Further biopsies showed that the mitochondria in the runner's upper arm muscle were operating correctly. This enabled the researchers to conclude that only the muscles used in running were affected with abnormally shaped mitochondria.

Doctoral student Liesl Grobler confirmed the findings after comparing a number of affected athletes, mainly endurance runners and cyclists and a squash player who took long training runs, with a symptom-free control group.

Grobler found that there was a higher incidence of muscle pathology among the ailing athletes.

Collins said it was normal, under normal conditions, to suffer some degree of muscle damage during exercise as that was part of the adaptation process taking place as muscles got stronger.

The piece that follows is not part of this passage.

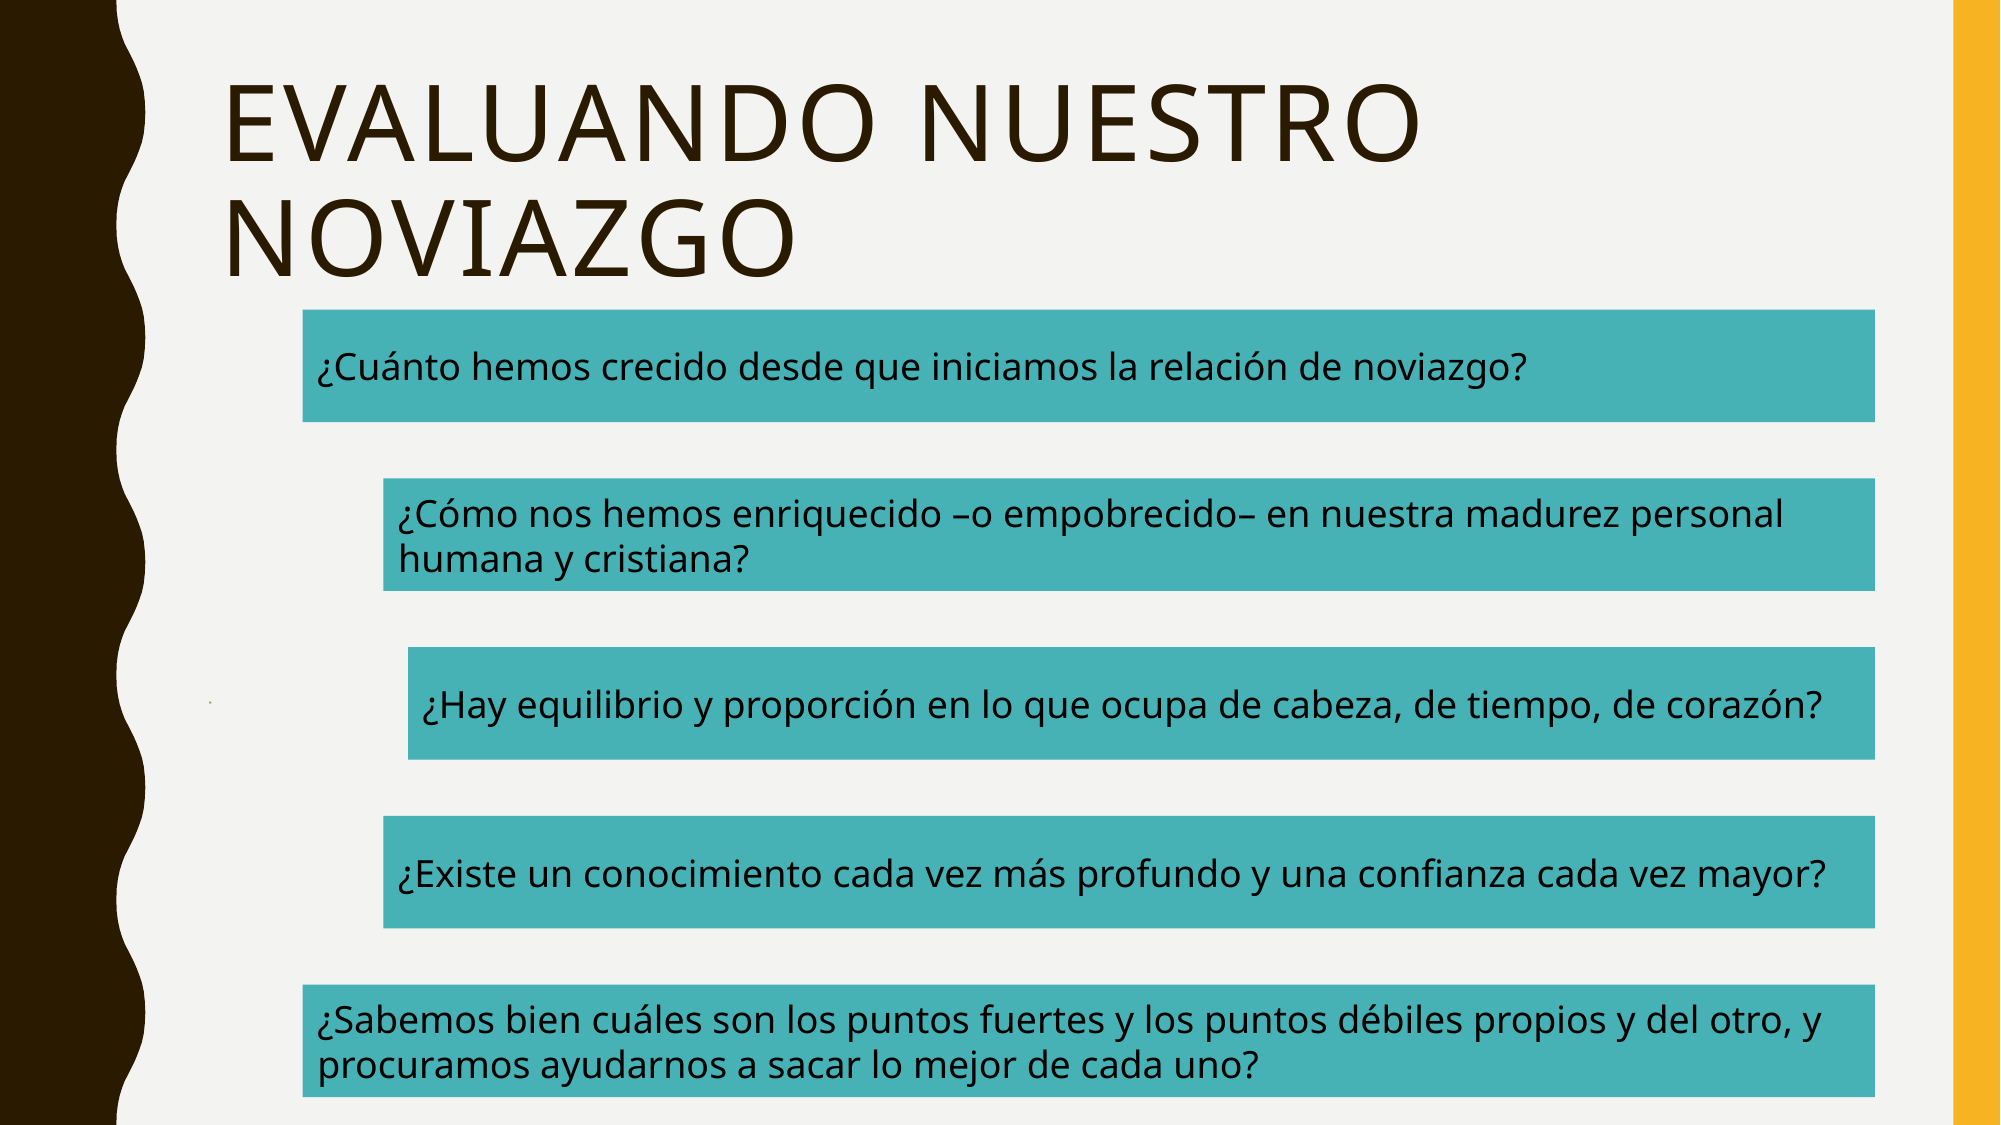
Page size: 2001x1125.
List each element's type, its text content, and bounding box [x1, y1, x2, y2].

title Evaluando nuestro noviazgo [205, 62, 1875, 204]
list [205, 204, 1875, 1105]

But there was a thin line between damage that lead to positive adaptation and damage that did not heal.

After viewing Grobler's findings, Collins completed a study of his own. He found that some athletes could be using up their limited supply of healer, or satellite, cells which repair damaged muscle cells after exercise.

Endurance athletes were likely to exhaust their supply of these cells and with it their ability to repair muscle damage.

Lambert said if specialists could discover what made individuals vulnerable to the phenomenon they would be able to tell athletes whether they were at risk or not and also assist physicians in finding a suitable treatment for the disorder.

Collins said the research had already enabled them to provide peace of mind for affected athletes who had gone from doctor to doctor seeking an explanation without getting the correct answers.

The researchers did not know the full story yet but at least they could tell the athletes that the problem lay in their thigh muscles and not inside their heads.

Lambert said the aim of the research was not to scare people away from endurance sports. The scientists were just pointing out that there were consequences for some people who did too much exercise.